(Records shown)
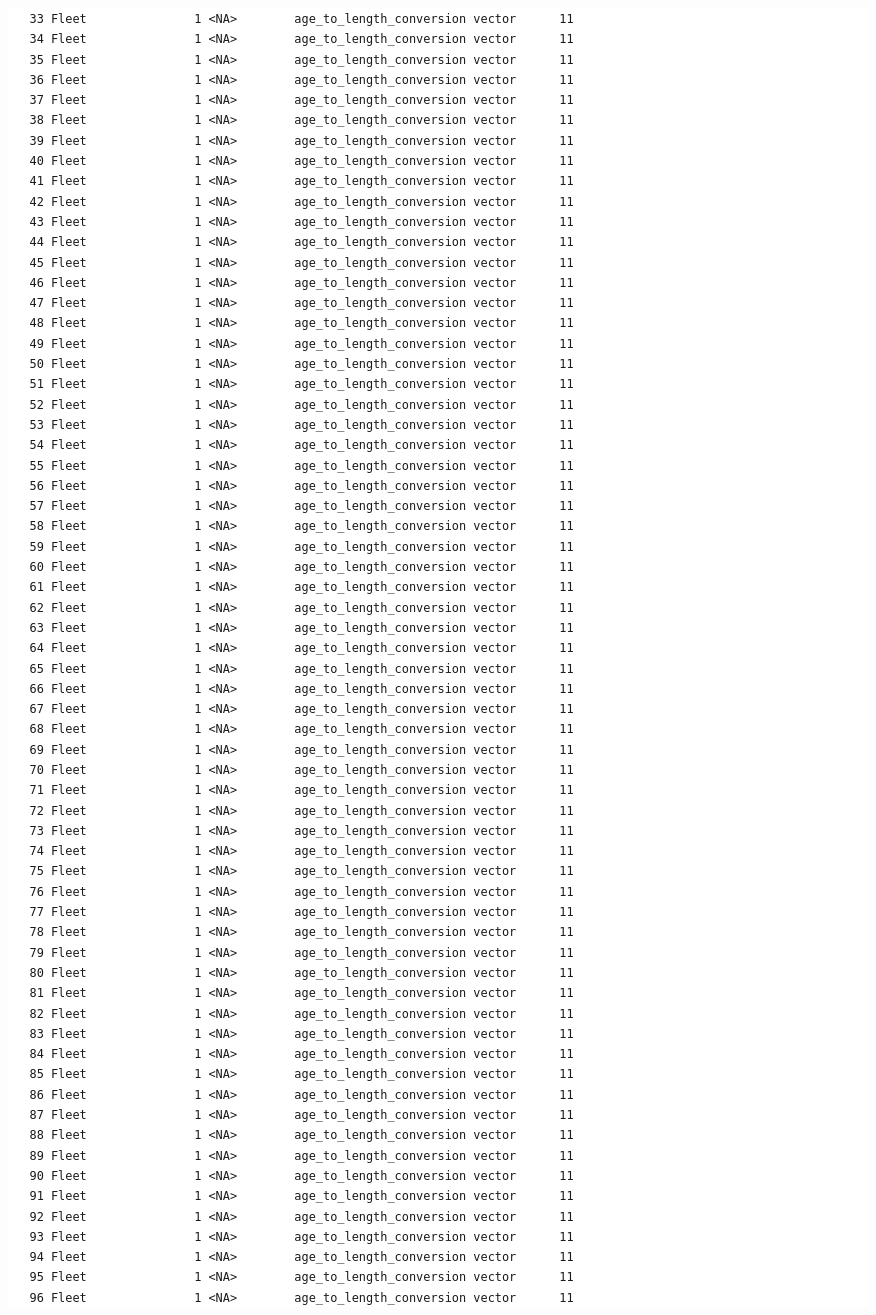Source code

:        33 Fleet               1 <NA>        age_to_length_conversion vector      11
       34 Fleet               1 <NA>        age_to_length_conversion vector      11
       35 Fleet               1 <NA>        age_to_length_conversion vector      11
       36 Fleet               1 <NA>        age_to_length_conversion vector      11
       37 Fleet               1 <NA>        age_to_length_conversion vector      11
       38 Fleet               1 <NA>        age_to_length_conversion vector      11
       39 Fleet               1 <NA>        age_to_length_conversion vector      11
       40 Fleet               1 <NA>        age_to_length_conversion vector      11
       41 Fleet               1 <NA>        age_to_length_conversion vector      11
       42 Fleet               1 <NA>        age_to_length_conversion vector      11
       43 Fleet               1 <NA>        age_to_length_conversion vector      11
       44 Fleet               1 <NA>        age_to_length_conversion vector      11
       45 Fleet               1 <NA>        age_to_length_conversion vector      11
       46 Fleet               1 <NA>        age_to_length_conversion vector      11
       47 Fleet               1 <NA>        age_to_length_conversion vector      11
       48 Fleet               1 <NA>        age_to_length_conversion vector      11
       49 Fleet               1 <NA>        age_to_length_conversion vector      11
       50 Fleet               1 <NA>        age_to_length_conversion vector      11
       51 Fleet               1 <NA>        age_to_length_conversion vector      11
       52 Fleet               1 <NA>        age_to_length_conversion vector      11
       53 Fleet               1 <NA>        age_to_length_conversion vector      11
       54 Fleet               1 <NA>        age_to_length_conversion vector      11
       55 Fleet               1 <NA>        age_to_length_conversion vector      11
       56 Fleet               1 <NA>        age_to_length_conversion vector      11
       57 Fleet               1 <NA>        age_to_length_conversion vector      11
       58 Fleet               1 <NA>        age_to_length_conversion vector      11
       59 Fleet               1 <NA>        age_to_length_conversion vector      11
       60 Fleet               1 <NA>        age_to_length_conversion vector      11
       61 Fleet               1 <NA>        age_to_length_conversion vector      11
       62 Fleet               1 <NA>        age_to_length_conversion vector      11
       63 Fleet               1 <NA>        age_to_length_conversion vector      11
       64 Fleet               1 <NA>        age_to_length_conversion vector      11
       65 Fleet               1 <NA>        age_to_length_conversion vector      11
       66 Fleet               1 <NA>        age_to_length_conversion vector      11
       67 Fleet               1 <NA>        age_to_length_conversion vector      11
       68 Fleet               1 <NA>        age_to_length_conversion vector      11
       69 Fleet               1 <NA>        age_to_length_conversion vector      11
       70 Fleet               1 <NA>        age_to_length_conversion vector      11
       71 Fleet               1 <NA>        age_to_length_conversion vector      11
       72 Fleet               1 <NA>        age_to_length_conversion vector      11
       73 Fleet               1 <NA>        age_to_length_conversion vector      11
       74 Fleet               1 <NA>        age_to_length_conversion vector      11
       75 Fleet               1 <NA>        age_to_length_conversion vector      11
       76 Fleet               1 <NA>        age_to_length_conversion vector      11
       77 Fleet               1 <NA>        age_to_length_conversion vector      11
       78 Fleet               1 <NA>        age_to_length_conversion vector      11
       79 Fleet               1 <NA>        age_to_length_conversion vector      11
       80 Fleet               1 <NA>        age_to_length_conversion vector      11
       81 Fleet               1 <NA>        age_to_length_conversion vector      11
       82 Fleet               1 <NA>        age_to_length_conversion vector      11
       83 Fleet               1 <NA>        age_to_length_conversion vector      11
       84 Fleet               1 <NA>        age_to_length_conversion vector      11
       85 Fleet               1 <NA>        age_to_length_conversion vector      11
       86 Fleet               1 <NA>        age_to_length_conversion vector      11
       87 Fleet               1 <NA>        age_to_length_conversion vector      11
       88 Fleet               1 <NA>        age_to_length_conversion vector      11
       89 Fleet               1 <NA>        age_to_length_conversion vector      11
       90 Fleet               1 <NA>        age_to_length_conversion vector      11
       91 Fleet               1 <NA>        age_to_length_conversion vector      11
       92 Fleet               1 <NA>        age_to_length_conversion vector      11
       93 Fleet               1 <NA>        age_to_length_conversion vector      11
       94 Fleet               1 <NA>        age_to_length_conversion vector      11
       95 Fleet               1 <NA>        age_to_length_conversion vector      11
       96 Fleet               1 <NA>        age_to_length_conversion vector      11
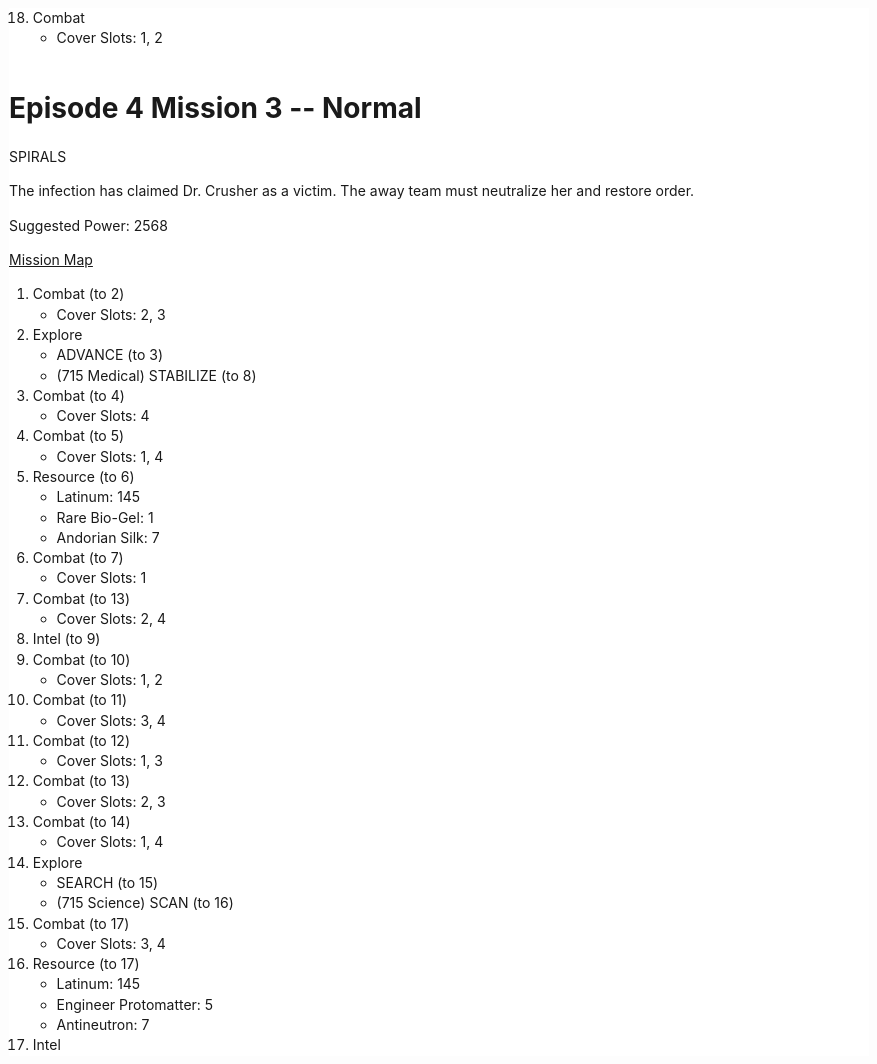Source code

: 18. Combat
    * Cover Slots: 1, 2

# Episode 4 Mission 3 -- Normal

SPIRALS

The infection has claimed Dr. Crusher as a victim. The away team must neutralize her and restore order.

Suggested Power: 2568

[Mission Map](https://probabilist.github.io/legends/maps/mission4-3-Normal.jpg)

1. Combat (to 2)
    * Cover Slots: 2, 3
2. Explore
    * ADVANCE (to 3)
    * (715 Medical) STABILIZE (to 8)
3. Combat (to 4)
    * Cover Slots: 4
4. Combat (to 5)
    * Cover Slots: 1, 4
5. Resource (to 6)
    * Latinum: 145
    * Rare Bio-Gel: 1
    * Andorian Silk: 7
6. Combat (to 7)
    * Cover Slots: 1
7. Combat (to 13)
    * Cover Slots: 2, 4
8. Intel (to 9)
9. Combat (to 10)
    * Cover Slots: 1, 2
10. Combat (to 11)
    * Cover Slots: 3, 4
11. Combat (to 12)
    * Cover Slots: 1, 3
12. Combat (to 13)
    * Cover Slots: 2, 3
13. Combat (to 14)
    * Cover Slots: 1, 4
14. Explore
    * SEARCH (to 15)
    * (715 Science) SCAN (to 16)
15. Combat (to 17)
    * Cover Slots: 3, 4
16. Resource (to 17)
    * Latinum: 145
    * Engineer Protomatter: 5
    * Antineutron: 7
17. Intel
(End Records shown)
» Your task
Pull out every line of the data above that contains the string "Normal", matching case exactly.

» Exercise answer
# Episode 4 Mission 3 -- Normal
[Mission Map](https://probabilist.github.io/legends/maps/mission4-3-Normal.jpg)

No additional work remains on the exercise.